*** RECORDED INFORMATION Section Begins ***
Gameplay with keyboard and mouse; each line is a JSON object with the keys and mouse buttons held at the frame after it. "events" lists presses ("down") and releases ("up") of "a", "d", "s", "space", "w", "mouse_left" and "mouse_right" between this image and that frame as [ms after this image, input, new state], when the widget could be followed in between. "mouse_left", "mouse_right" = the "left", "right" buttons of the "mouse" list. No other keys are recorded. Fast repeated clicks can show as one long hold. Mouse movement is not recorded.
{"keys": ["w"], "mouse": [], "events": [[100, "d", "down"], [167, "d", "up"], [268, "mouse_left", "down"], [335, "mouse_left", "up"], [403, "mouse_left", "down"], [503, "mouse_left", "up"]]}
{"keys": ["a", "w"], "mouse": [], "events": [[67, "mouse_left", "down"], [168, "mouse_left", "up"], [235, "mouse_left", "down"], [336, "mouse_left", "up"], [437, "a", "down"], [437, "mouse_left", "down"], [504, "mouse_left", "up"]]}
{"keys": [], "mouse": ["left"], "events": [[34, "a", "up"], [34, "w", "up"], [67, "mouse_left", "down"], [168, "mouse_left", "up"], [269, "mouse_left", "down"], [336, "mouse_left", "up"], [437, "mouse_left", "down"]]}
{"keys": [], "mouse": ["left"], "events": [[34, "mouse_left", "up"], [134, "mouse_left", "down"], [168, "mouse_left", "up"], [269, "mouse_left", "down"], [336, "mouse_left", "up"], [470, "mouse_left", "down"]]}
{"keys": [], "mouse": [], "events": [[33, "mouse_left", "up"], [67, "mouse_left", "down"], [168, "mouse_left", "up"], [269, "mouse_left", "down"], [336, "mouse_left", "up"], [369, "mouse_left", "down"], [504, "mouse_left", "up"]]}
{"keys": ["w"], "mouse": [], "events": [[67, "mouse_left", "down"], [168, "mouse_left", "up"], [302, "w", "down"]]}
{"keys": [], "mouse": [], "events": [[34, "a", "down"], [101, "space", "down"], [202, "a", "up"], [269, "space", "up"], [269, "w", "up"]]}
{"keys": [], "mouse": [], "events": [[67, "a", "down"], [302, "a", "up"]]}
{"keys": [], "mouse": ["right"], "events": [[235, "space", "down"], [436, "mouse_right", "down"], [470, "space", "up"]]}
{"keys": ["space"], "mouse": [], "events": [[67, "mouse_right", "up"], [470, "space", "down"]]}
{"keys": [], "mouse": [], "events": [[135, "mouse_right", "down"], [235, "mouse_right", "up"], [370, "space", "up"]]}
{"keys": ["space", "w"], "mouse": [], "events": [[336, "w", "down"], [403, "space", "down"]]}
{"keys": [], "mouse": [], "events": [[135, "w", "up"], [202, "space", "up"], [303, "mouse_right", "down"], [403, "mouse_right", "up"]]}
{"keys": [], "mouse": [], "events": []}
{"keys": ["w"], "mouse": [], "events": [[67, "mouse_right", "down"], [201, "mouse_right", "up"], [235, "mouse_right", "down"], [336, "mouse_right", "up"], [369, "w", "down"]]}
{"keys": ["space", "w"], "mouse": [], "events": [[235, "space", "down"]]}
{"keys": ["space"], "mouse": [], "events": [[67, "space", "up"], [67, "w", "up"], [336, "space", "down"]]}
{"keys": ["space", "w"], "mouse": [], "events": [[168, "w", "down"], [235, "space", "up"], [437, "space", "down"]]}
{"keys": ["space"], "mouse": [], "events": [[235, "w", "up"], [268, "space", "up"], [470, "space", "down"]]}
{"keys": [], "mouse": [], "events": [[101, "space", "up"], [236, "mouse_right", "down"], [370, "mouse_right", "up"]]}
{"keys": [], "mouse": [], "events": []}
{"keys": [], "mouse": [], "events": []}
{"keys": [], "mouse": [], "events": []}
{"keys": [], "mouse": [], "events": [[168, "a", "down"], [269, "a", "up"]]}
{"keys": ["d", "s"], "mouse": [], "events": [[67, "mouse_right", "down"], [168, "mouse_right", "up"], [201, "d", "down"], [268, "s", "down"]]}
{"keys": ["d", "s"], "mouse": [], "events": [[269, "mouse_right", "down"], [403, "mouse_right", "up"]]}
*** RECORDED INFORMATION Section Ends ***
• **TASK DIRECTIONS**
Full transcription, please: every entry, exactly as written.

• **THE COMPLETED TASK**
Gameplay with keyboard and mouse; each line is a JSON object with the keys and mouse buttons held at the frame after it. "events" lists presses ("down") and releases ("up") of "a", "d", "s", "space", "w", "mouse_left" and "mouse_right" between this image and that frame as [ms after this image, input, new state], when the widget could be followed in between. "mouse_left", "mouse_right" = the "left", "right" buttons of the "mouse" list. No other keys are recorded. Fast repeated clicks can show as one long hold. Mouse movement is not recorded.
{"keys": ["w"], "mouse": [], "events": [[100, "d", "down"], [167, "d", "up"], [268, "mouse_left", "down"], [335, "mouse_left", "up"], [403, "mouse_left", "down"], [503, "mouse_left", "up"]]}
{"keys": ["a", "w"], "mouse": [], "events": [[67, "mouse_left", "down"], [168, "mouse_left", "up"], [235, "mouse_left", "down"], [336, "mouse_left", "up"], [437, "a", "down"], [437, "mouse_left", "down"], [504, "mouse_left", "up"]]}
{"keys": [], "mouse": ["left"], "events": [[34, "a", "up"], [34, "w", "up"], [67, "mouse_left", "down"], [168, "mouse_left", "up"], [269, "mouse_left", "down"], [336, "mouse_left", "up"], [437, "mouse_left", "down"]]}
{"keys": [], "mouse": ["left"], "events": [[34, "mouse_left", "up"], [134, "mouse_left", "down"], [168, "mouse_left", "up"], [269, "mouse_left", "down"], [336, "mouse_left", "up"], [470, "mouse_left", "down"]]}
{"keys": [], "mouse": [], "events": [[33, "mouse_left", "up"], [67, "mouse_left", "down"], [168, "mouse_left", "up"], [269, "mouse_left", "down"], [336, "mouse_left", "up"], [369, "mouse_left", "down"], [504, "mouse_left", "up"]]}
{"keys": ["w"], "mouse": [], "events": [[67, "mouse_left", "down"], [168, "mouse_left", "up"], [302, "w", "down"]]}
{"keys": [], "mouse": [], "events": [[34, "a", "down"], [101, "space", "down"], [202, "a", "up"], [269, "space", "up"], [269, "w", "up"]]}
{"keys": [], "mouse": [], "events": [[67, "a", "down"], [302, "a", "up"]]}
{"keys": [], "mouse": ["right"], "events": [[235, "space", "down"], [436, "mouse_right", "down"], [470, "space", "up"]]}
{"keys": ["space"], "mouse": [], "events": [[67, "mouse_right", "up"], [470, "space", "down"]]}
{"keys": [], "mouse": [], "events": [[135, "mouse_right", "down"], [235, "mouse_right", "up"], [370, "space", "up"]]}
{"keys": ["space", "w"], "mouse": [], "events": [[336, "w", "down"], [403, "space", "down"]]}
{"keys": [], "mouse": [], "events": [[135, "w", "up"], [202, "space", "up"], [303, "mouse_right", "down"], [403, "mouse_right", "up"]]}
{"keys": [], "mouse": [], "events": []}
{"keys": ["w"], "mouse": [], "events": [[67, "mouse_right", "down"], [201, "mouse_right", "up"], [235, "mouse_right", "down"], [336, "mouse_right", "up"], [369, "w", "down"]]}
{"keys": ["space", "w"], "mouse": [], "events": [[235, "space", "down"]]}
{"keys": ["space"], "mouse": [], "events": [[67, "space", "up"], [67, "w", "up"], [336, "space", "down"]]}
{"keys": ["space", "w"], "mouse": [], "events": [[168, "w", "down"], [235, "space", "up"], [437, "space", "down"]]}
{"keys": ["space"], "mouse": [], "events": [[235, "w", "up"], [268, "space", "up"], [470, "space", "down"]]}
{"keys": [], "mouse": [], "events": [[101, "space", "up"], [236, "mouse_right", "down"], [370, "mouse_right", "up"]]}
{"keys": [], "mouse": [], "events": []}
{"keys": [], "mouse": [], "events": []}
{"keys": [], "mouse": [], "events": []}
{"keys": [], "mouse": [], "events": [[168, "a", "down"], [269, "a", "up"]]}
{"keys": ["d", "s"], "mouse": [], "events": [[67, "mouse_right", "down"], [168, "mouse_right", "up"], [201, "d", "down"], [268, "s", "down"]]}
{"keys": ["d", "s"], "mouse": [], "events": [[269, "mouse_right", "down"], [403, "mouse_right", "up"]]}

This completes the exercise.